Variable TP VLF LF HF LF/HF SDNN PM1 0.51 0.45 1.00 0.80 0.61 0.26 PM1-2.5 0.48 0.43 0.76 0.70 0.73 0.27 PM2.5-10 0.59 0.63 1.00 0.75 0.76 0.62 Black carbon 1.00 1.00 1.00 0.90 0.69 0.96 Noise 0.60 0.53 1.00 0.96 0.72 0.21 Abbreviations: PM=particulate matter; TP=total power; VLF=very low frequency power; LF=low frequency power; HF=high frequency power; SDNN=standard deviation of normal-to-normal intervals.
* PIP is a measure of the importance of exposure variables, and a larger value means a higher importance.
Table 1. Posterior inclusion probabilities (PIPs) from basyesian kernel machine regression model for heart rate variability parameters of healthy young adults in Beijing, 2017*.

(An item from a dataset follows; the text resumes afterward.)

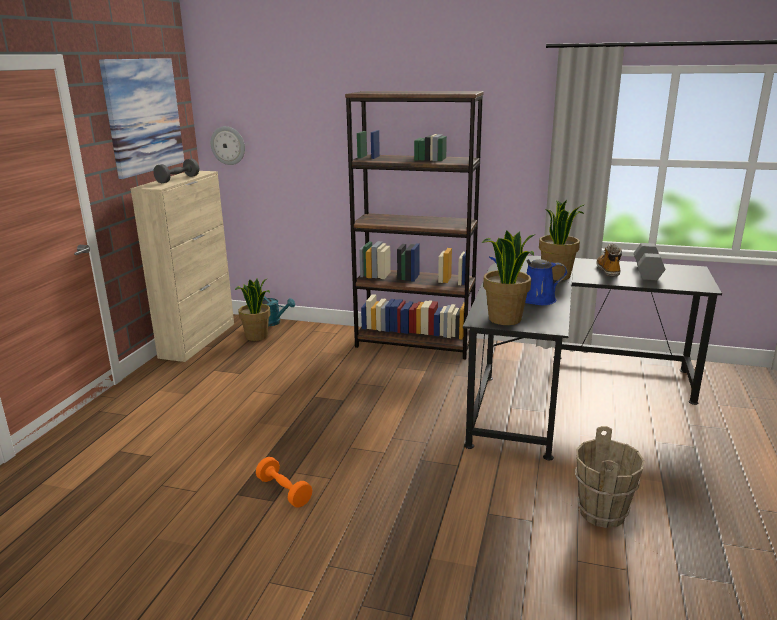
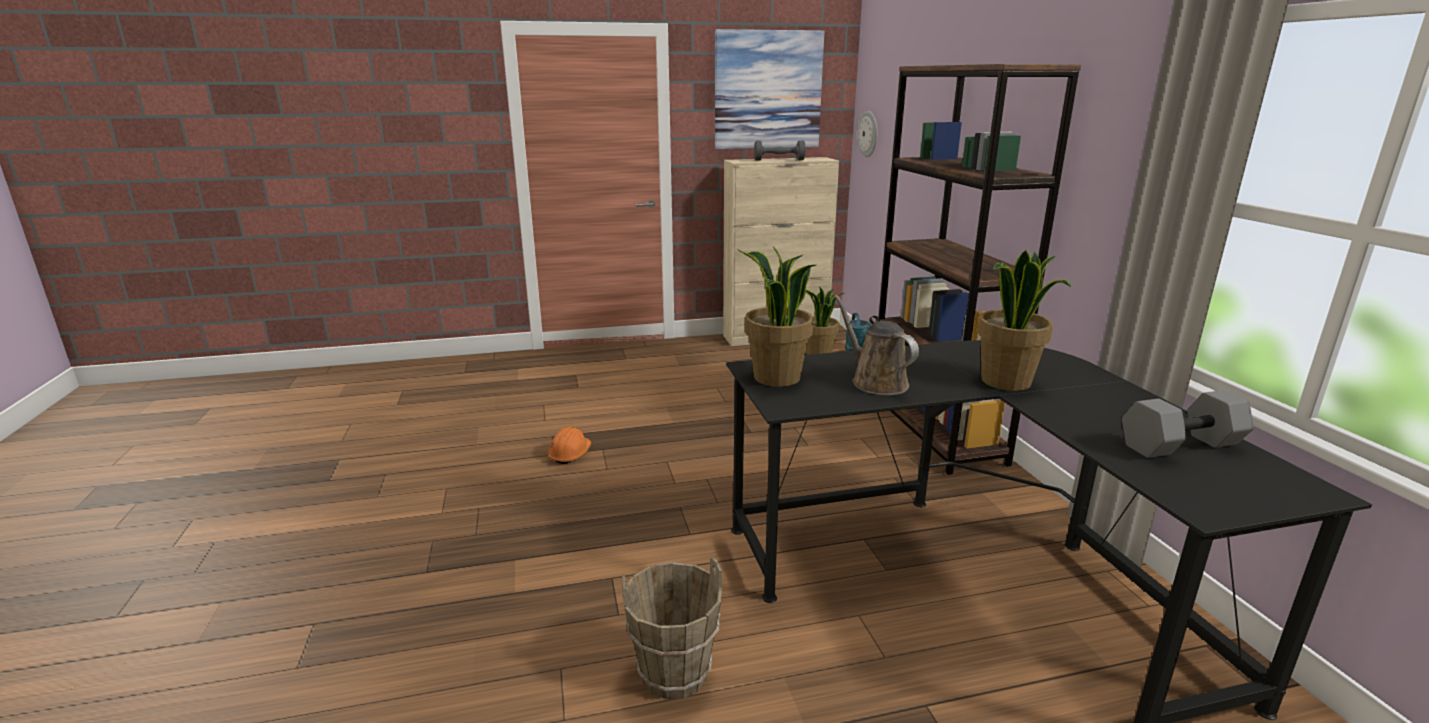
camera: 60 degrees right, 0 degrees up
orange dumbbell [256,457,312,508] -> orange hard hat [547,427,591,464]
blue watering can [489,256,568,305] -> brown watering can [834,295,919,395]
boot [597,244,622,277] -> none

To clarify the effectiveness and necessity of BC and noise prevention and control in the subway system, the exposure-response relationships of BC and noise with HRV indices were plotted based on the data from both no-intervention and headphone/respirator intervention phases. As shown in Figure 2, a weaker effect of BC on VLF, LF, HF, and SDNN was observed in the headphone intervention phase (low noise level) than the no-intervention one (high noise level), and the effect on LF/HF was even slightly reversed from a positive to negative association. For the effect of noise on all HRV indices, the relationships significantly differed in the respirator intervention phase (low BC concentration), and positive associations between noise and TP, VLF, LF, HF, and SDNN were found during this phase.Figure 2. The exposure-response relationship of black carbon (BC) and noise in subway cabin with heart rate variability (HRV) indices of participants in Beijing, 2017. (A) Comparison of the effects of BC on HRV indices between no intervention (high-noise level) and headphone intervention (low-noise level) phase based on basyesian kernel machine regression analysis; (B) Comparison of the effects of noise on HRV indices between no intervention (high-BC concentration) and headphone intervention (low-BC concentration) phase based on LOESS. Abbreviations: BC=black carbon; HRV=heart rate variability; TP=total power; VLF=very low frequency power; LF=low frequency power; HF=high frequency power; SDNN=standard deviation of normal-to-normal intervals; LOESS=locally weighted regression.